Academics are paramount, but the safety and well being of our students will continue to be our highest priority, and we will do everything we can to make this a welcoming and supportive environment for each and every member of the Stony Brook community. Our new recreation center, plans to remodel the Student Union, our outstanding athletics program under the direction of Jim Fiore, and the wonderful offerings at the Staller Center, are all integral parts of our commitment to our students and our community to make Stony Brook University a vibrant recreational and cultural center. We have come a very long way since the days of Mudville and the Bridge to Nowhere, but we are not resting on our laurels, there is much more to do.
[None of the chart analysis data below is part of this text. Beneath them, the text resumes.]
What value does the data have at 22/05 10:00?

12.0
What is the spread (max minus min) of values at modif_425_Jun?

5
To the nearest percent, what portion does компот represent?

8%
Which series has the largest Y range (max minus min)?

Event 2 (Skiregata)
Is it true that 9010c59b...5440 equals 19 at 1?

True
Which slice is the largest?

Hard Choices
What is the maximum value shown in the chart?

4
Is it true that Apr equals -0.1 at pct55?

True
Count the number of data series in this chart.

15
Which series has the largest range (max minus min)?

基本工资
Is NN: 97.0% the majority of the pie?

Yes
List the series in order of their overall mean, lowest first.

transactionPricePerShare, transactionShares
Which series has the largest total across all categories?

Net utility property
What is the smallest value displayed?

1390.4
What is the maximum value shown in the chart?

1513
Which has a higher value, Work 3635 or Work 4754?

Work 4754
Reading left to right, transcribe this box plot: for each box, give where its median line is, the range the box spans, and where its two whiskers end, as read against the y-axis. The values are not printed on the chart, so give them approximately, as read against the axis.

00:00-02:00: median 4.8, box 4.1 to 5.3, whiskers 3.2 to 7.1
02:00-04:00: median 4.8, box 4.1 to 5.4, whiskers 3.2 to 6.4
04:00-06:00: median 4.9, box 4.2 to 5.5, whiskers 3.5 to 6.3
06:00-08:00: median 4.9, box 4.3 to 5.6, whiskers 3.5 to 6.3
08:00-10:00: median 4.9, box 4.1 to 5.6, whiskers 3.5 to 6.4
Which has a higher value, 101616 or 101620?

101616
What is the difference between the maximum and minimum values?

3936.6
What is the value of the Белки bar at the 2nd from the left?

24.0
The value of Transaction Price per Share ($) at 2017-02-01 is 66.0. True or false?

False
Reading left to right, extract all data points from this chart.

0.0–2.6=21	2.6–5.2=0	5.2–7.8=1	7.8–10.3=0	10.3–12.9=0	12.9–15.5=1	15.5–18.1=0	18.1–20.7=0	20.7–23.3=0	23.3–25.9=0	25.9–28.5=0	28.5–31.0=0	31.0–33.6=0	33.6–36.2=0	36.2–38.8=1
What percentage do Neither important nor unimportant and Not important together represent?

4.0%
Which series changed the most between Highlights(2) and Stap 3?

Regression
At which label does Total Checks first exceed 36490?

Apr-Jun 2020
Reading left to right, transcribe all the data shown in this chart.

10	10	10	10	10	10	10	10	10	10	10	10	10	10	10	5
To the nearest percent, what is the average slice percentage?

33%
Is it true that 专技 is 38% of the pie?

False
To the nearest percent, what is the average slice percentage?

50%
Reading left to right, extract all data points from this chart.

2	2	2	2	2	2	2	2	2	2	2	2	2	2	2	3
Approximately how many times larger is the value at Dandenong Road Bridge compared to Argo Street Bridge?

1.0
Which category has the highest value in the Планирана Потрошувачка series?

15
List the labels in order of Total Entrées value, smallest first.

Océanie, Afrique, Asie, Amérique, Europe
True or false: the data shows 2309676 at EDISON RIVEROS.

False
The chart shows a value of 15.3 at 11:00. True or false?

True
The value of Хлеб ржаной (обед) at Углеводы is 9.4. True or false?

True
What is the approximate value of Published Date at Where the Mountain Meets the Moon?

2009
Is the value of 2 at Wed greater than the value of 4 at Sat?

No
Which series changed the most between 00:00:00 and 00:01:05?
Finally, we must be strategic. We will have the opportunity to hire new faculty and staff, we will have the opportunity to increase our enrollment, and we will need to make significant infrastructure investments. But, we will have to do this in a relatively scarce resource environment. We will not be able to hire new faculty for every department, and we will not be able to fund every center or institute that is proposed. This is where the strategic plans that you developed will be critical—they will help provide the template for this effort. And since things always evolve, we will also be looking for new ideas from faculty, departments, and schools for how to best invest in the future. We need to develop areas of excellence, areas of differentiation for Stony Brook in the arts, in the humanities, in the social sciences, and in the natural and life sciences. This will be a challenging task, and will involve difficult choices, but how wonderful it will be to talk about growing programs, instead of cutting them.

I want to conclude by thanking all of you for your attendance, by thanking each of our speakers for their eloquent tributes to John Toll, and by once again, paying tribute to that remarkable man, who moved us forward so fast, yet so well.